Yehuda Leib Gordin
Quick Facts
Biography
Yehuda Leib Gordin (1854–1925) was a Polish rabbi and Hebrew scholar. The Chicago Daily Tribune wrote that Gordin was internationally renowned within Orthodox Judaism and was known as one of its foremost Hebrew scholars. Gordin was known as a Zionist and the author of Teshuvat Yehuda and many other books. He was the rabbi in the Minsk city of Smalyavichy from 1903 to 1910. In 1908, two of his sons established a secular Hebrew school despite opposition from area Orthodox Jews. One of his sons, the Yiddish writer Abba Gordin, was a prominent anarchist during the early Russian Revolution.

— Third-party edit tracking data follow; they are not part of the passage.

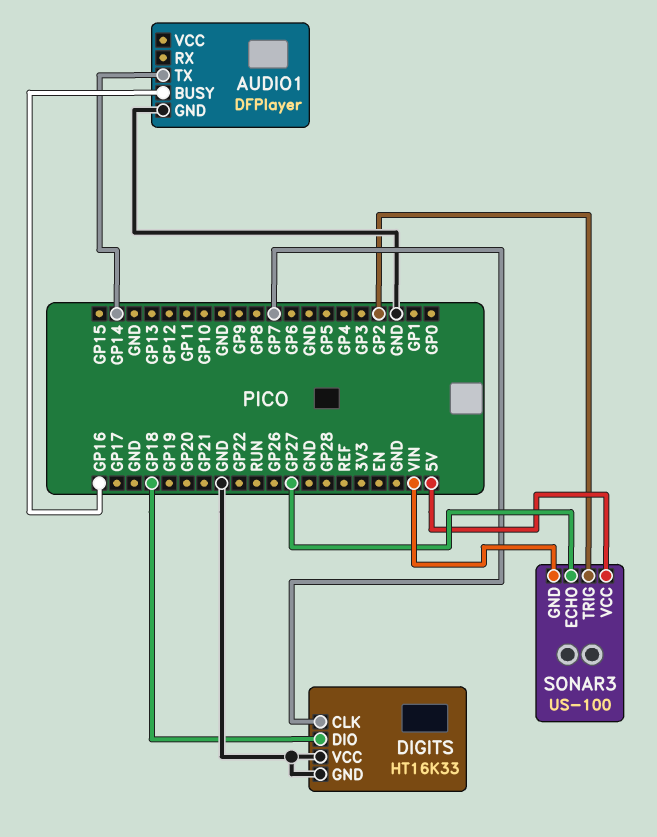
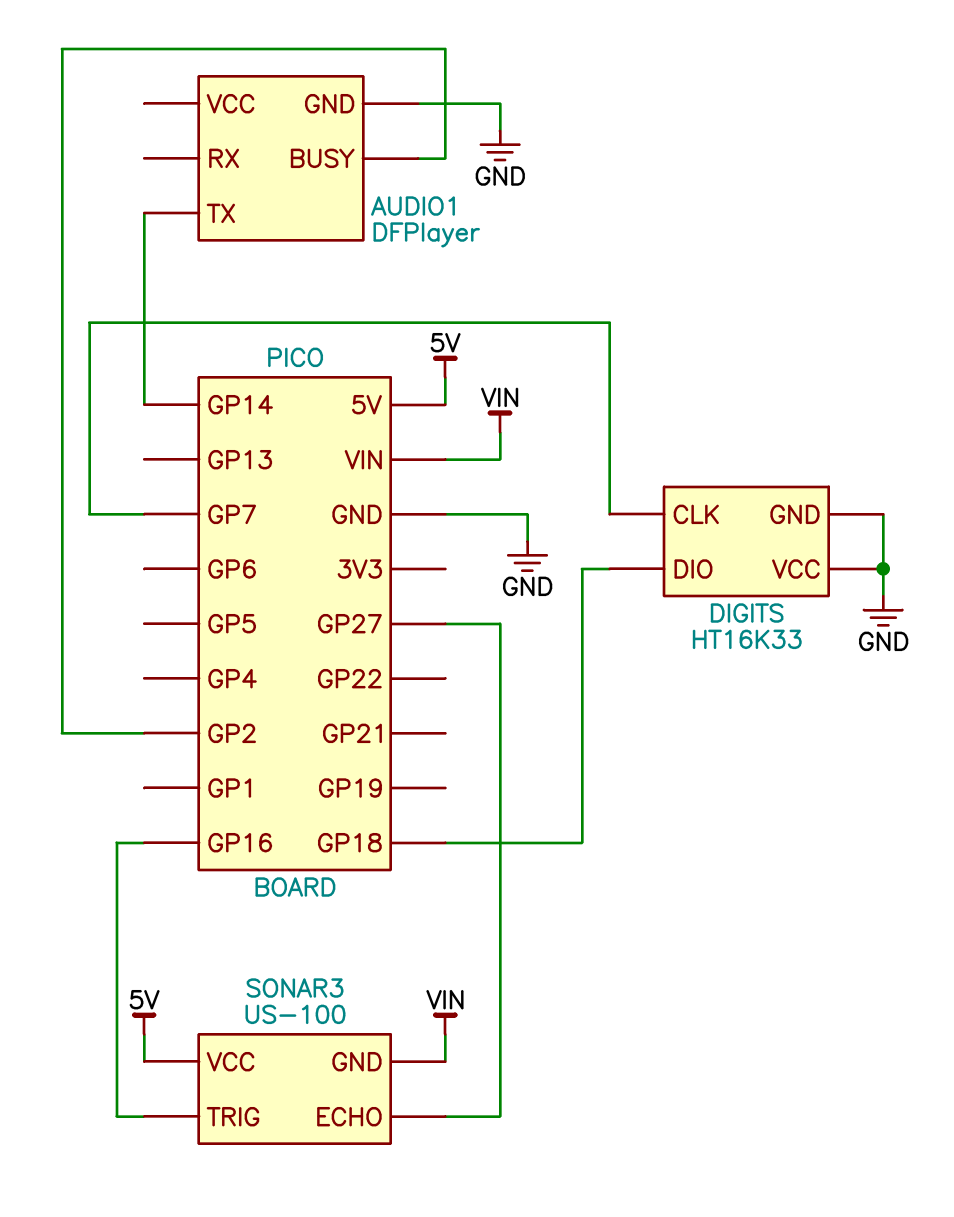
AUDIO1 pin BUSY: GP16 -> GP2
SONAR3 pin TRIG: GP2 -> GP16

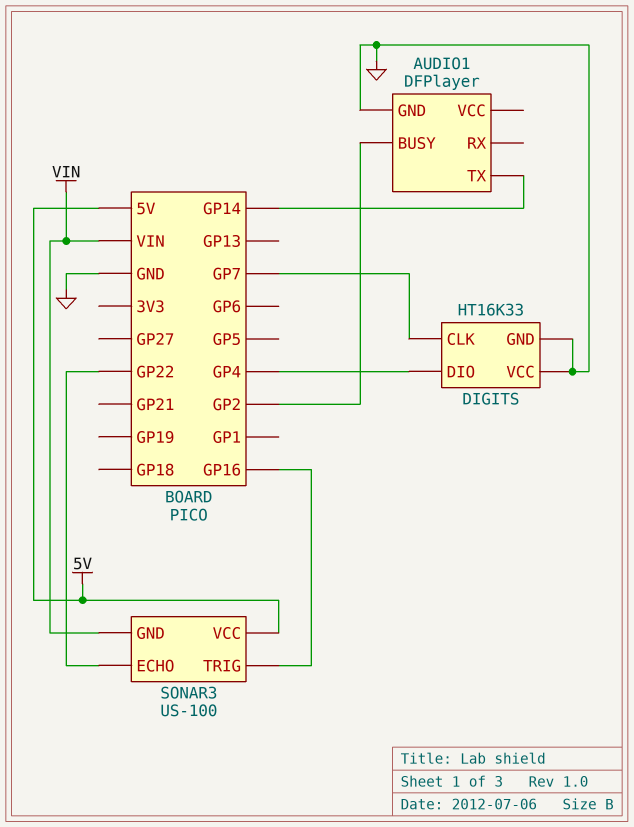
DIGITS pin DIO: GP18 -> GP4
SONAR3 pin ECHO: GP27 -> GP22

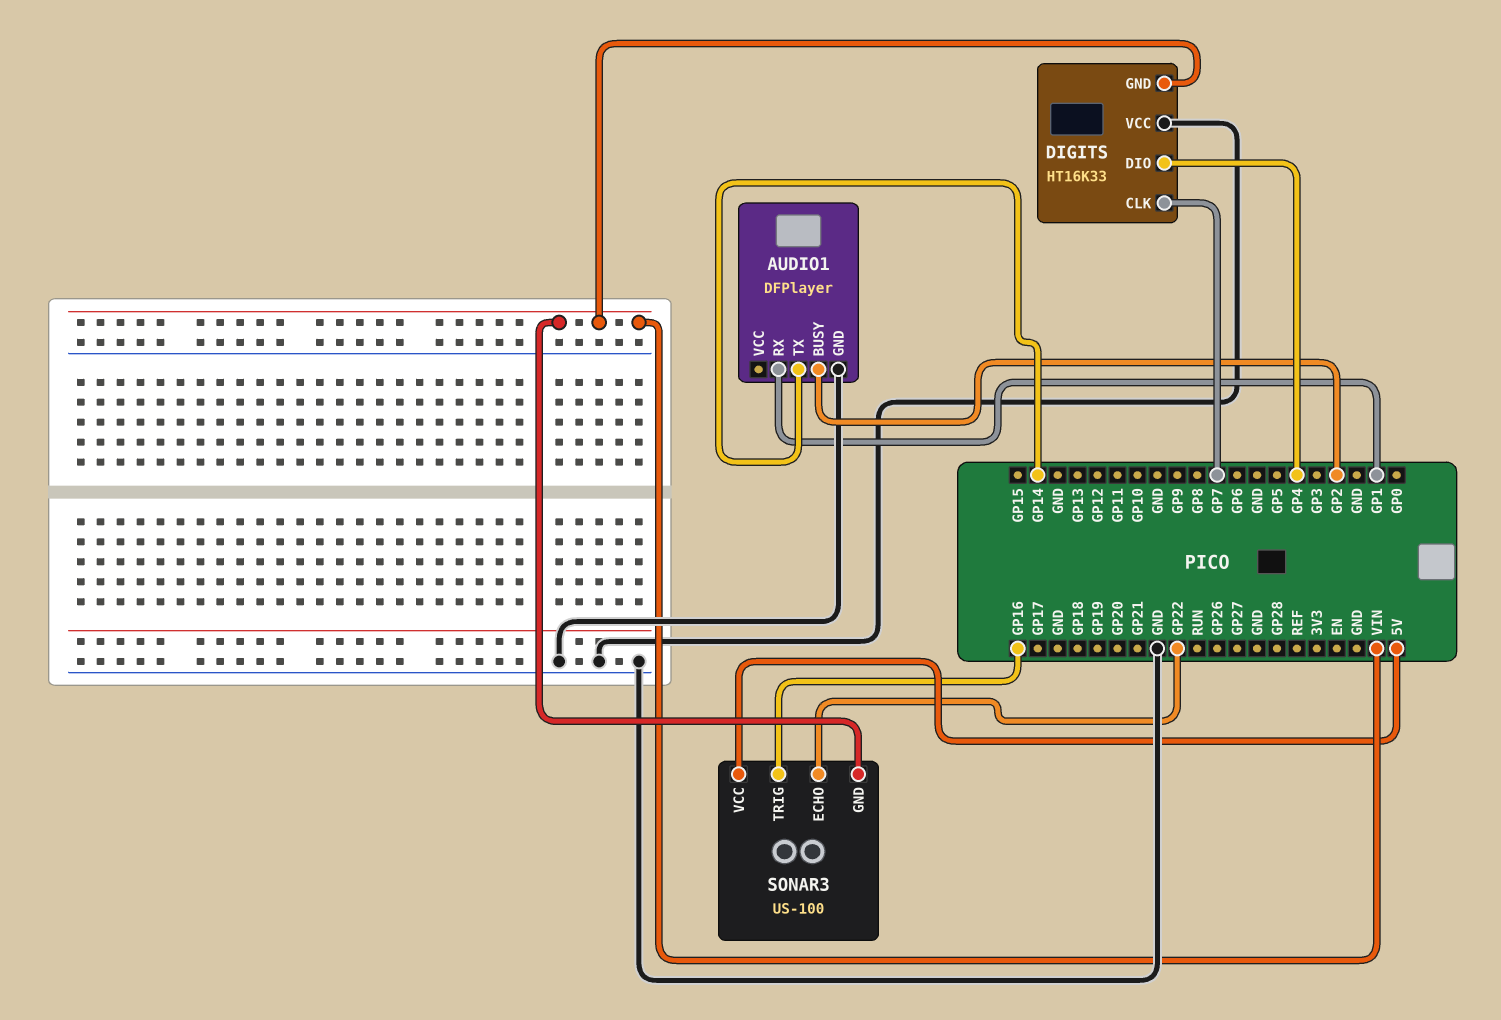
AUDIO1 pin RX: none -> GP1
DIGITS pin GND: GND -> VIN

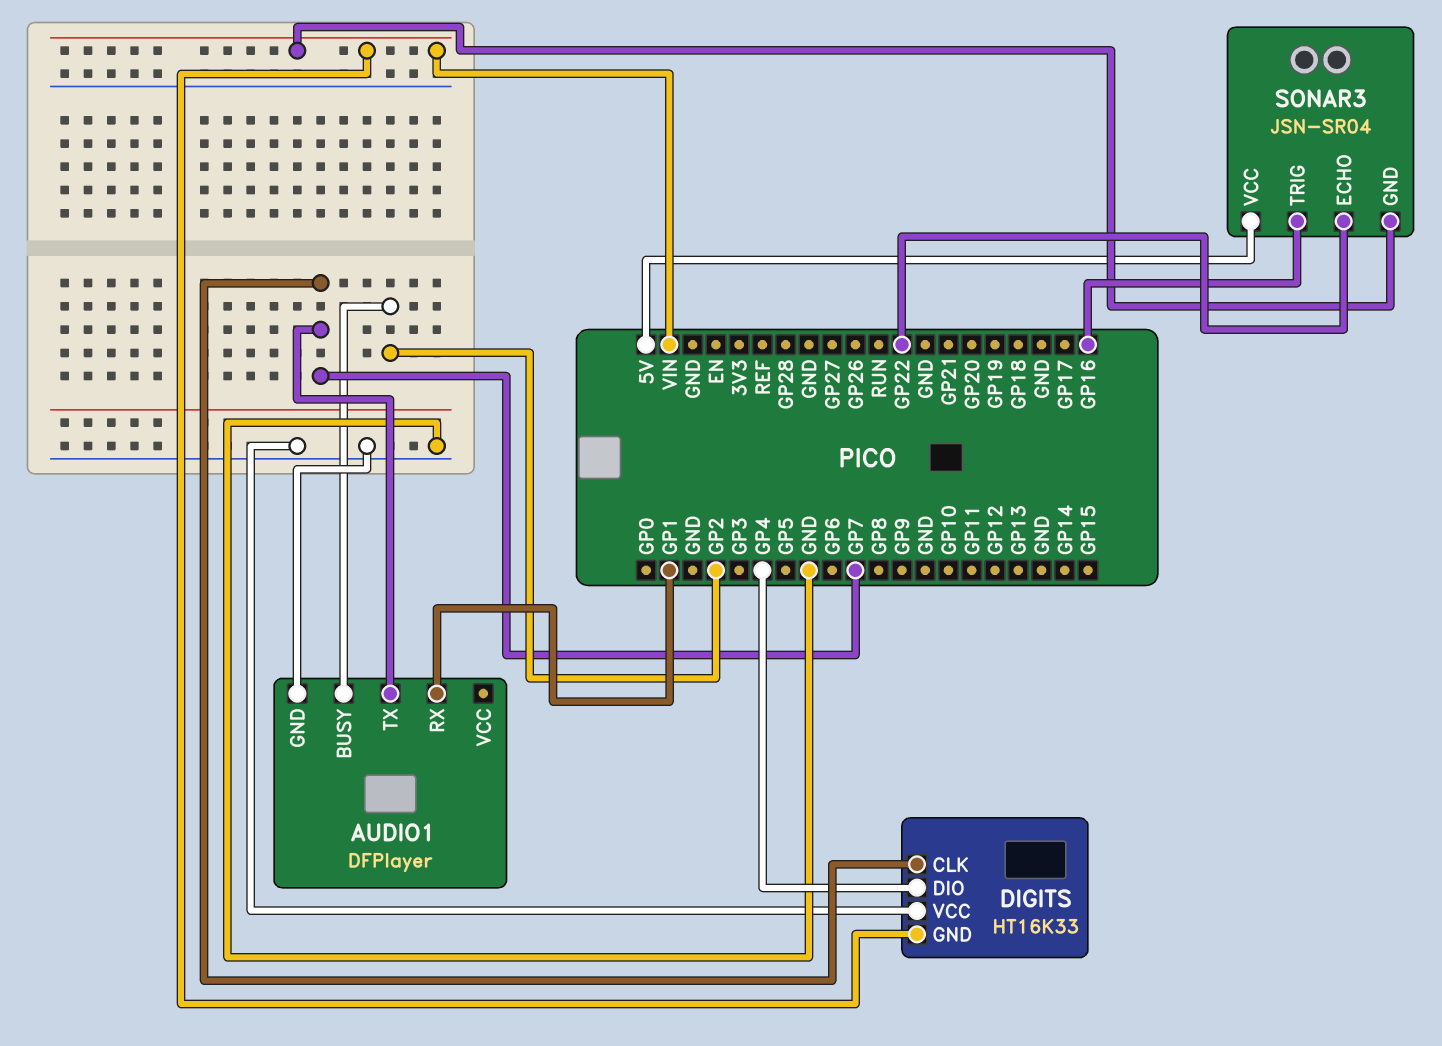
AUDIO1 pin TX: GP14 -> GP7
SONAR3: US-100 -> JSN-SR04

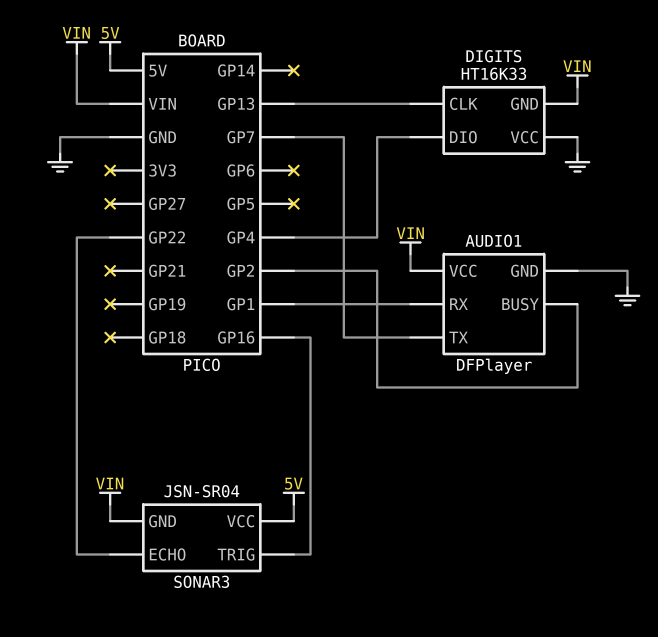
AUDIO1 pin VCC: none -> VIN
DIGITS pin CLK: GP7 -> GP13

In the last years of the rabbi's life, he led the Tifereth Zion congregation in Chicago, the rabbinical training school (Beth Hamedrash L'Horah), and the city's orthodox rabbinical association as the chief rabbi of the city. He died of heart disease during his evening prayers on April 11, 1925. A hundred Jewish organizations met to organize his services, which were held two days later. An estimated 30,000 people attended the procession. The crowd was too dense to navigate for six blocks surrounding the procession. Later that month, 10,000 Jews met in silent prayer for the rabbi.